Astro Glossary

  • Taurus, the Bull

    A constellation of the zodiac marked by a V-shaped pattern of stars that outlines the bull’s face.

  • Telescopes and Modern Observatories

    A telescope is an optical instrument that gathers and focuses light into a camera, CCD, spectrograph, or an astronomer’s eye. Two major types of telescopes dominate astronomy: reflectors and refractors. Many of the world’s largest telescopes are housed at observatories: The entire complex of buildings, telescopes, equipment, and staff involving scientific astronomical observations. Small observatories might consist of just one telescope situated in a dome, one instrument and computer, and one observer. McDonald Observatory is an example of a major observatory, and consists of five major telescope in five different domes, numerous instruments, computers, living quarters, outbuildings, astronomers, and engineers.

  • Teotihuacan

  • Thuban

    A former “North Star” 300 light-years away in the constellation Draco, the dragon.

  • Tides

    A stretching force that is caused by the difference between gravitational forces on opposite sides of an object, such as a planet or moon. For example, because the Moon pulls on opposite sides of the Earth with different strengths, water on the Earth is pulled either toward or away from the Moon, resulting in the ocean tides. Elsewhere in the Solar System, the magnitude of gravitational force on Jupiter’s moon Io is greatest on the side of Io that faces Jupiter and least on the back side. The difference between the two forces compresses and stretches Io, which in turn heats up Io’s interior. As a result, Io is the most geologically active body in the solar system.

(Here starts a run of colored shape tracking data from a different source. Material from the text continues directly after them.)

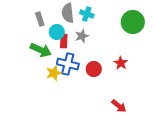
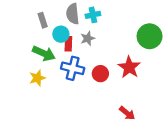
cyan cross: (87, 14) -> (93, 15), turned -32
green circle: (133, 22) -> (150, 36), moved
red star: (121, 63) -> (129, 67), size x1.5
yellow star: (54, 73) -> (37, 78), moved

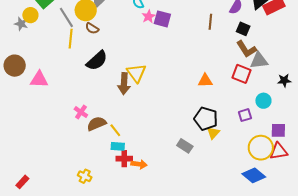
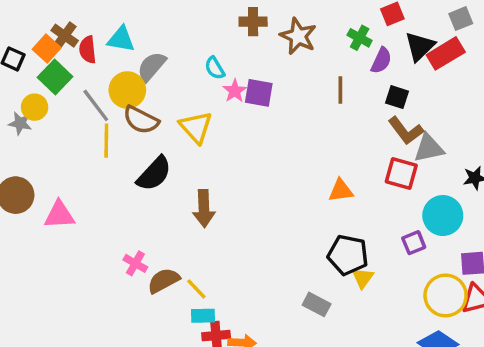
brown semicircle: (92, 28) -> (141, 120), size x1.5
yellow triangle: (136, 73) -> (196, 127), moved
cyan circle: (263, 101) -> (443, 216), size x1.5

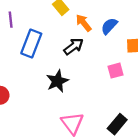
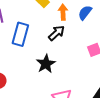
orange arrow: (84, 23) -> (63, 12), turned 42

  • Timekeeping and Calendars

  • Titan

    The largest moon of Saturn and the second-largest moon in the solar system. Titan has a thick, cold, nitrogen-rich atmosphere that supports winds, clouds, and rain. The rain, which consists of droplets of liquid methane and ethane, fills hundreds of lakes and seas in Titan’s polar regions, and appears to carve river channels. Tiny grains of methane ice form long, tall dunes across parts of Titan, and “volcanoes” may spurt frozen water onto the surface. A vast ocean of liquid water may lie far beneath Titan’s crust. The Huygens probe landed on Titan in 2006, with its images showing rounded pebbles on the surface, perhaps smoothed by water. Titan is difficult to study from afar because the atmosphere is topped by “smog” — a layer of hydrocarbons that turn orange when exposed to sunlight. The Cassini spacecraft, which ferried Huygens to Titan, has made by dozens of passes by the big moon, using radar and instruments sensitive to infrared and ultraviolet light to peer through the haze and map much of Titan’s surface.

  • Tombaugh, Clyde

    An American astronomer who discovered Pluto in 1930. He was the first American to discover a planet in our solar system.

  • Transiting Exoplanet Survey Satellite (TESS)

    TESS is a space telescope, launched April 18, 2018, designed to follow up on the discoveries of planets orbiting stars other than the Sun. In particular, it is studying planets around particularly bright stars, which generally are among the closest to Earth. Its observations will allow astronomers to determine the sizes and masses of the planets it studies, which reveals their density. That can tell us whether the planets are dense and rocky, like Earth; big and fluffy, like Jupiter and Saturn; or somwhere in between, like Neptune. Additional observations can reveal whether a planet has an atmosphere, and perhaps tell us something about the atmosphere's composition. The TESS observations also will reveal supernova explosions, variable stars, and other astronomical phenomena.